Task to carry out: Scan the records beneath this line for the line holding "dopo 40 anni. La Fnsi al fianco di" and the line holding "Massimo Gibelli", then transcribe exactly those two and all lines between.

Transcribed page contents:
....

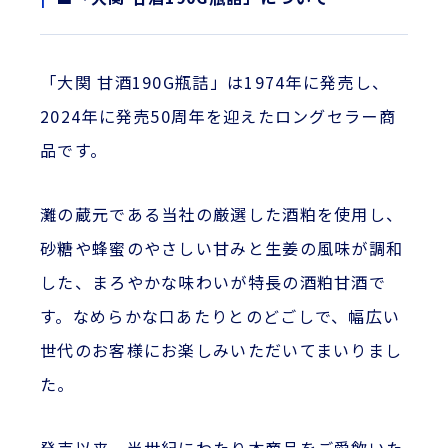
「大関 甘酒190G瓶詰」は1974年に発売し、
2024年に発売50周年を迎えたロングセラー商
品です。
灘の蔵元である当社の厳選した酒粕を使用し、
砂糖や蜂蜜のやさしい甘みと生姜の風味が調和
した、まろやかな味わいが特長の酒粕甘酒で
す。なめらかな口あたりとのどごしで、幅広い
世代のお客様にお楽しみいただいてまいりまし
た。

....

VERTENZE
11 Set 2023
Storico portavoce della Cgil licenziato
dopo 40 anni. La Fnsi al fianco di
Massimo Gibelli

....

Result below:
dopo 40 anni. La Fnsi al fianco di
Massimo Gibelli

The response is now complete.